The neighbouring city of Birmingham may be called "Brum-a-jum" (Birmingham's colloquial name is Brummagem, a corruption of its older name of Bromwicham and hence West Bromwich) or Birminam (missing the "g" and "h" out and saying it the way it is spelt). Natives of Birmingham (Brummies) meanwhile often refer to their Black Country neighbours as "Yam Yams", a reference to the use of "yow am" instead of "you are". However, it is unlikely "yam yam" comes from "yow'm", as the sound is totally different; it is more likely from ye (archaic form of you), as in yer'm, which when said quickly sounds like yam, as in "yam gooin daft" meaning "you're going silly", or "doe be daft" meaning "don't be silly". Combination words as in "shutyarow up" ("shut your row up", meaning "be quiet") can seem hard to understand and can even sound like "shutchowrow up". The blendings are to be thought of as products of Black Country pronunciation, not separate dialectal words.

== In popular culture ==
A road sign containing local dialect was placed at the A461/A459/A4037 junction in 1997 before the construction of a traffic island on the site.
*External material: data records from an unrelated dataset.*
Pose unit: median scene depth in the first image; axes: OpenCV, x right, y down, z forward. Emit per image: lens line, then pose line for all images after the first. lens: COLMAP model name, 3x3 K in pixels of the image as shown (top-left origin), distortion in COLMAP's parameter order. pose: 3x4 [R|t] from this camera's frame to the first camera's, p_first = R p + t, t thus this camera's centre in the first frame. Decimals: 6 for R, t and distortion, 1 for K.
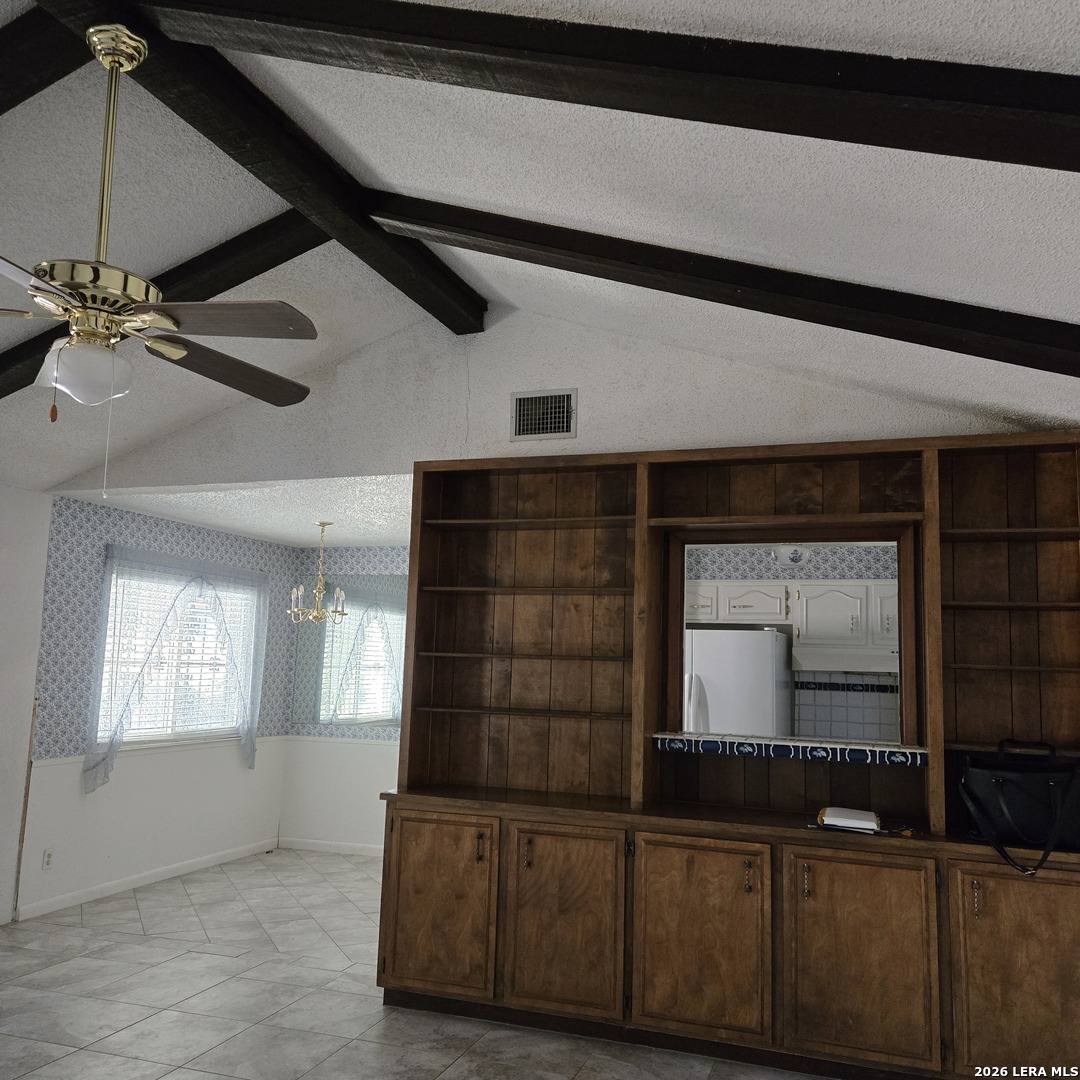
lens RADIAL K [[958.3, 0, 545.7], [0, 958.3, 554.3], [0, 0, 1]] dist [0.082802, -0.058741]
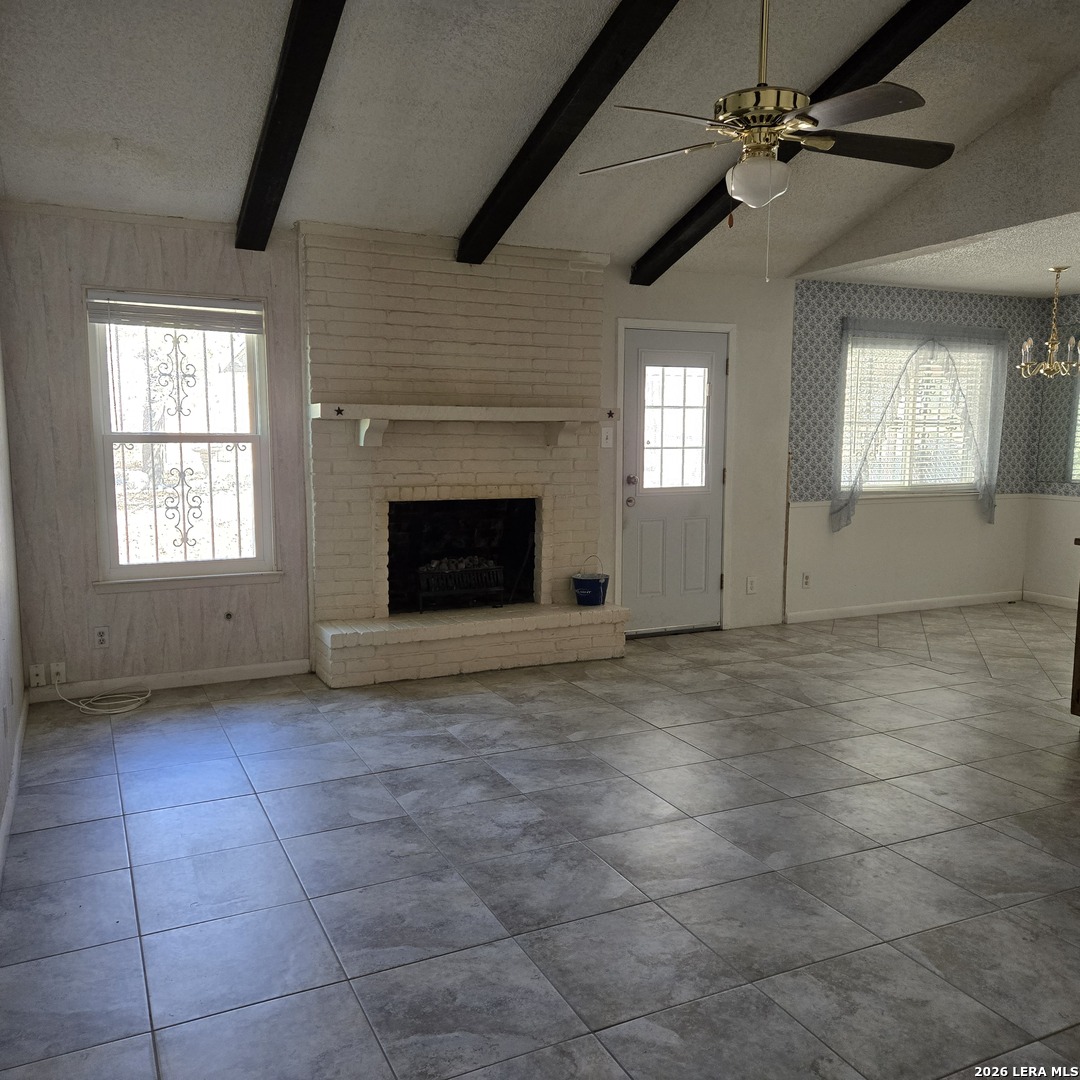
lens RADIAL K [[958.3, 0, 544.0], [0, 958.3, 548.6], [0, 0, 1]] dist [0.082802, -0.058741]
pose [[0.711662, 0.062904, -0.699700, 0.114309], [0.097212, 0.977584, 0.186759, 0.008866], [0.695764, -0.200928, 0.689594, -0.075924]]
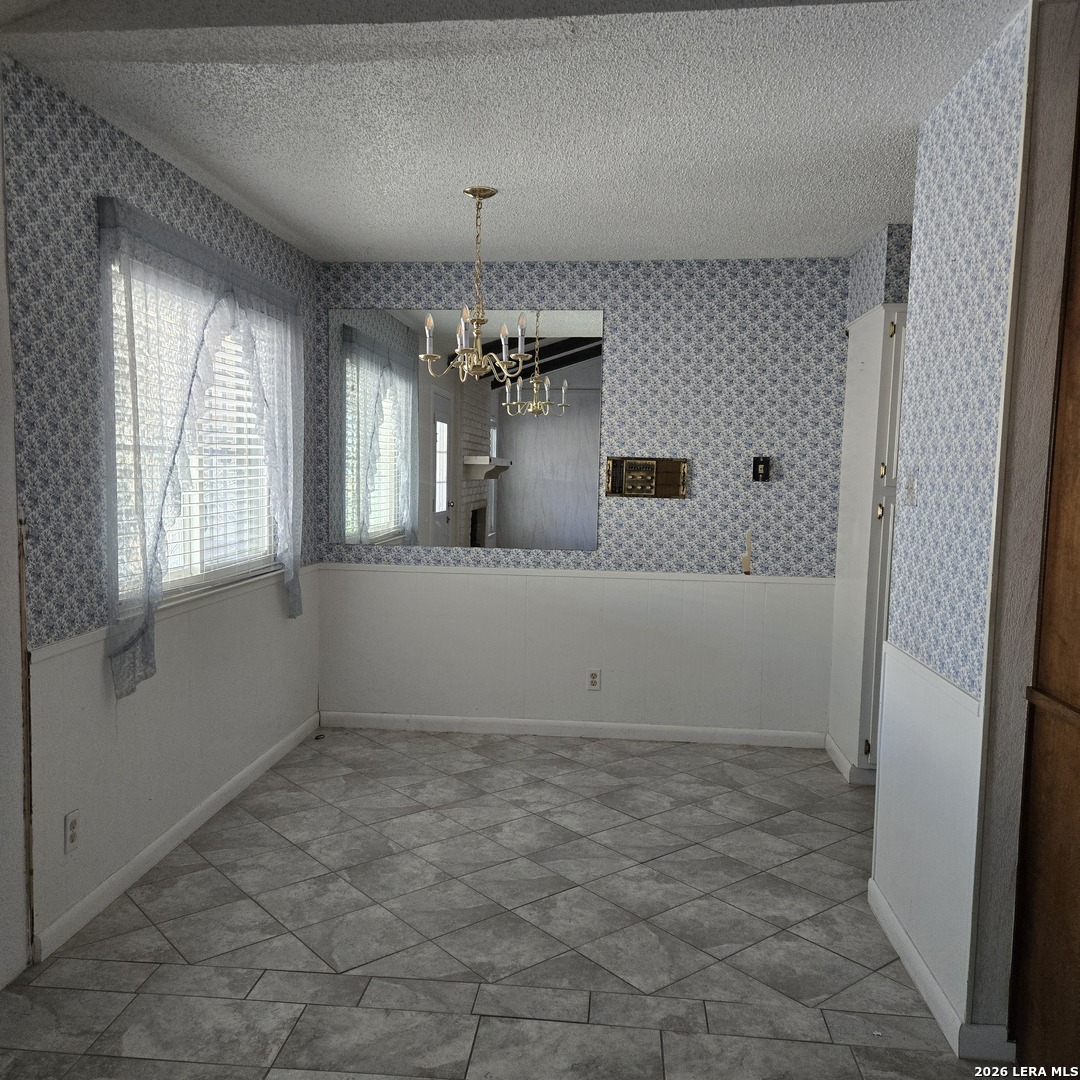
lens RADIAL K [[958.3, 0, 527.2], [0, 958.3, 553.2], [0, 0, 1]] dist [0.082802, -0.058741]
pose [[0.974018, -0.033508, 0.223976, -0.390648], [-0.014451, 0.977782, 0.209124, 0.061956], [-0.226007, -0.206927, 0.951894, 0.500329]]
The sign read, If yowm saft enuff ter cum dahn 'ere agooin wum, yowr tay ull be spile't!!, which means, "If you're soft [stupid] enough to come down here on your way home, your tea will be spoilt".

In 2008, an internet video, The Black Country Alphabet, described the whole alphabet in Black Country dialect, boosting the dialect's perception.

== Authentic recordings ==
The Survey of English Dialects recorded several traditional dialects from in and around the Black Country, which can be heard on the British Library Sound Archive website.

- G. Brooke (born 1888), market gardener from Himley, Staffordshire in the Black Country.
- Snead, Ted (born 1881), retired farm labourer from Hilton, Shropshire, a few miles west of the Black Country.
- William Wagstaffe (born 1876), retired labourer and smallholder from Romsley, Worcestershire, a few miles south of the Black Country.